Open Door Policy
The difficulty of living so far away hit home literally on the receiving end of a frantic call from the States half way into our trip to Australia. Spade engaged a young runner from the firm at which he worked as a partner to housesit for us while we were gone. We had always had an open door policy in our house and at least a dozen friends knew where our hide-a-key was or had keys of their own. The nervous house sitter came home one day to a curious staging of The Three Bears. On the driveway he found the remains of a six pack of Miller beer next to an unfamiliar car. When he entered the house, he found munchie wrappers and crumbs on the kitchen counter where someone had strangely devoured a chocolate bar. Approaching one of the bedrooms with its door shut, the easily agitated house sitter was shocked to find a very large Goldilocks sleeping on the bed. The house sitter tried to rouse the confused Goldilocks who stood six feet three inches tall and wore a crumpled business suit.
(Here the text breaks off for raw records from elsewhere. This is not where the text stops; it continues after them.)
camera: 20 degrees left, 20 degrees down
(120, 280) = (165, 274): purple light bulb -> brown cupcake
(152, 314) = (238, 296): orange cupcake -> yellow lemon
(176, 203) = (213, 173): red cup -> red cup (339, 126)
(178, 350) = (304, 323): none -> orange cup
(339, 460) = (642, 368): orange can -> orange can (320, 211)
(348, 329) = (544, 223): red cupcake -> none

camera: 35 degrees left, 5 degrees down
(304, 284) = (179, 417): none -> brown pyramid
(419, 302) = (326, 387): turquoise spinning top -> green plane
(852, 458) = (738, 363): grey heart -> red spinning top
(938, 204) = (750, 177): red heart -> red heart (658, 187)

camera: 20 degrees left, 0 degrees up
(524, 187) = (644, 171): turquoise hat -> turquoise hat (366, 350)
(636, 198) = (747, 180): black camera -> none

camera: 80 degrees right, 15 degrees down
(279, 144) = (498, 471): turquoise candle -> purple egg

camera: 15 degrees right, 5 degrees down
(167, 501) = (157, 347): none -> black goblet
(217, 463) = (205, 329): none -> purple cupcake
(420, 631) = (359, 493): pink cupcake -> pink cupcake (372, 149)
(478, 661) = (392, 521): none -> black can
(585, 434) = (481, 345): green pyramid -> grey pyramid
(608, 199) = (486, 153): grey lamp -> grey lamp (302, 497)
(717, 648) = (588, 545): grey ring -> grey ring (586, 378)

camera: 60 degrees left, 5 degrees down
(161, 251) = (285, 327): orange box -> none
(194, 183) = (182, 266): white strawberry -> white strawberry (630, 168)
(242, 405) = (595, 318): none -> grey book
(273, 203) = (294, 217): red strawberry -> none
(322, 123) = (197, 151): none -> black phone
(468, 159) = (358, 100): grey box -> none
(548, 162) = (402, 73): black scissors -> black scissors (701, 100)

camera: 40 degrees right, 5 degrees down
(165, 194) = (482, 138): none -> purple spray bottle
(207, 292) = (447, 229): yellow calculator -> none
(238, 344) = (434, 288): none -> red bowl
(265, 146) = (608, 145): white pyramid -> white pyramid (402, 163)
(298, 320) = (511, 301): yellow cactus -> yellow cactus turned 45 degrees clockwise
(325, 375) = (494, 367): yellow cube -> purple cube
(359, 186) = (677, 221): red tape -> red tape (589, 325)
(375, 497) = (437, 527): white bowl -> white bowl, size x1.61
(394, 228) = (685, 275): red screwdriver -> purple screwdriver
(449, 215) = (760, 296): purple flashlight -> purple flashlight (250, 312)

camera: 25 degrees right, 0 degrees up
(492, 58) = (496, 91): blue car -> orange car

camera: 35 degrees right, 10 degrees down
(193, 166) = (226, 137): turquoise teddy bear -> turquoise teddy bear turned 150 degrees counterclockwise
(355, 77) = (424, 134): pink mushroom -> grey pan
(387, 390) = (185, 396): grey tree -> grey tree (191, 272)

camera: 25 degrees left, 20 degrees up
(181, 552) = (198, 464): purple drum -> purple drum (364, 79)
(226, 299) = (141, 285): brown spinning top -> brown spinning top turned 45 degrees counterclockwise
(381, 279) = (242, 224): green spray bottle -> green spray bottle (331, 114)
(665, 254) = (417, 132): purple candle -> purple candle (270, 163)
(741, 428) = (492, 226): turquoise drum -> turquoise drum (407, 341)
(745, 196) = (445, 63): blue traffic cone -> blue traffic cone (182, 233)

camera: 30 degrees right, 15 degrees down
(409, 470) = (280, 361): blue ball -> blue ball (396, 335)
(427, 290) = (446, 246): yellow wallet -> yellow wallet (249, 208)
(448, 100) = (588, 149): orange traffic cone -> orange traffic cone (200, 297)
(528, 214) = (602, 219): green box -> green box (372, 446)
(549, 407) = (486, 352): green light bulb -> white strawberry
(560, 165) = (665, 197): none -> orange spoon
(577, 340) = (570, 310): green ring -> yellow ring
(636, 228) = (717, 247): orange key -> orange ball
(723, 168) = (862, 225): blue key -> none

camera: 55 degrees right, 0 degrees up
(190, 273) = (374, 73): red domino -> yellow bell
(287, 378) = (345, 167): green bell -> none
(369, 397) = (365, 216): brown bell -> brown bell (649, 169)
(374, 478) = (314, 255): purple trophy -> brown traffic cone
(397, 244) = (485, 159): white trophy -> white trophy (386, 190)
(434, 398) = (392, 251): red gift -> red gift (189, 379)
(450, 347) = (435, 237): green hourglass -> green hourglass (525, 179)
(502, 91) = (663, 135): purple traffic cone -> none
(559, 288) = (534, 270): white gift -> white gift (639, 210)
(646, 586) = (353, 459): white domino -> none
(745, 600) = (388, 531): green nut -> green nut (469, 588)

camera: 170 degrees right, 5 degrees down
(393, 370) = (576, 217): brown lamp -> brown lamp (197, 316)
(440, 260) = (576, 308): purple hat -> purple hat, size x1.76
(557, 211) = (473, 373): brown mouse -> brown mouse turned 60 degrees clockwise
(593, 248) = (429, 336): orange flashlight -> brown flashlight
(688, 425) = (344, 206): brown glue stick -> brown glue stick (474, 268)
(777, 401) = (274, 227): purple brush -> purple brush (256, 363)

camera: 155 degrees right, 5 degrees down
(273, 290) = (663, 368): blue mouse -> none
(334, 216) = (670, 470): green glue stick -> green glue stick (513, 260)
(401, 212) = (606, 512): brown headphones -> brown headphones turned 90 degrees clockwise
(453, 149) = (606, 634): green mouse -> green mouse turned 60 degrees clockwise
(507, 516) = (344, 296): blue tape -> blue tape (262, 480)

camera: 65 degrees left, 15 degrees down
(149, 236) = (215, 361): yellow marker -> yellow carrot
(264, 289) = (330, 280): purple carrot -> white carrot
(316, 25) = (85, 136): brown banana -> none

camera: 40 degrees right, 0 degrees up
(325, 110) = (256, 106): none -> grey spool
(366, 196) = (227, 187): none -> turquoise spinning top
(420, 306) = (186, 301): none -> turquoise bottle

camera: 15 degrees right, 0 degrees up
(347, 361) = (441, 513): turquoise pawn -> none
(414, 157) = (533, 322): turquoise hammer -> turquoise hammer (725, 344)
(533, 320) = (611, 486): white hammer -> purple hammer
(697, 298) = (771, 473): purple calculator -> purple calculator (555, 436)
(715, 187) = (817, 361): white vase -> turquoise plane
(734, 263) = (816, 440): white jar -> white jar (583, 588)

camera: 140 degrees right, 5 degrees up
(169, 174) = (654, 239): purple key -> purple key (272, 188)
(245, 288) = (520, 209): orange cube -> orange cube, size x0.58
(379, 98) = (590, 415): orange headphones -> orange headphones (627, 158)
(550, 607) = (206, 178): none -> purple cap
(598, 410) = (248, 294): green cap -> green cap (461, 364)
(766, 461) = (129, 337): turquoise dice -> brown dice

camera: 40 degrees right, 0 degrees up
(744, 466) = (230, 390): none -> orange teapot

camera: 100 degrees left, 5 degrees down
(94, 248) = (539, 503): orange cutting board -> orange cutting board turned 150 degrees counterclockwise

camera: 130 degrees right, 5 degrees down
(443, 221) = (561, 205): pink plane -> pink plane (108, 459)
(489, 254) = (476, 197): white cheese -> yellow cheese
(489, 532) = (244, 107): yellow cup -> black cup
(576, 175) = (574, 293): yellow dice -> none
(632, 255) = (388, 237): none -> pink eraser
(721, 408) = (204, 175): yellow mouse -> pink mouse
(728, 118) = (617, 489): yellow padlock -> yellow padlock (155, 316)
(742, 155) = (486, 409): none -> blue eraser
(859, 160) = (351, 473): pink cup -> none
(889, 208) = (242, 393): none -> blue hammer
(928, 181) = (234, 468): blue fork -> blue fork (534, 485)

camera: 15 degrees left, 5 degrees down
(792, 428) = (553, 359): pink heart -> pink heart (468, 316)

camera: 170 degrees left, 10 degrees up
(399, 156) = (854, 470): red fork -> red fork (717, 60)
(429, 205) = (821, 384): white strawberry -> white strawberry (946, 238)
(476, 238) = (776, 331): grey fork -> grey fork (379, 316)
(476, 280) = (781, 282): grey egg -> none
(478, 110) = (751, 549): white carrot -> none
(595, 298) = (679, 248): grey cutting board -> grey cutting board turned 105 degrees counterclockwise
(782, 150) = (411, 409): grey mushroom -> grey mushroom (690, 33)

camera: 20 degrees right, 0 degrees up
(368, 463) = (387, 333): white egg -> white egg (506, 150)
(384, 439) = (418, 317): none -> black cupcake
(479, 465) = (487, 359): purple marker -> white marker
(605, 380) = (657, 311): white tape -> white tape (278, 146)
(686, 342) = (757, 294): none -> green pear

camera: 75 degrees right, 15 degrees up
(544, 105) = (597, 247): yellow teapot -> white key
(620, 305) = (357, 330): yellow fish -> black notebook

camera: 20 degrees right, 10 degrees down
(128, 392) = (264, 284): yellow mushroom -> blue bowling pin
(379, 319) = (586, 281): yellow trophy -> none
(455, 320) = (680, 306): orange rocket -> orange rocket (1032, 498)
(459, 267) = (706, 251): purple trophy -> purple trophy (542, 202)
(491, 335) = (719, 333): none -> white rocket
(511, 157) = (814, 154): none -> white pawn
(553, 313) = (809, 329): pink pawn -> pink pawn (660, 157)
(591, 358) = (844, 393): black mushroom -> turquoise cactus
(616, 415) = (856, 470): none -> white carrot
In the ensuing testosterone fest of who was allowed to be where, the police were called and in turn called the owners eight time zones away to apparently make some sense of who was entitled to be in our house. Turns out, they were both entitled. It was tempting to say we didn’t know our former law school classmate who lived out of town and decided to sleep off some of his drink before driving home. Ironically, this same friend would later become the District Attorney of an outer lying town. We decided quickly not to mess with anyone back home, as the tensions appeared to be palpable. We cleared the matter up such that no one was arrested and had a fantastic laugh at the expense of our friends over XXXX at the Lord Nelson Brewery Hotel brasserie occupying the second floor of our small hotel.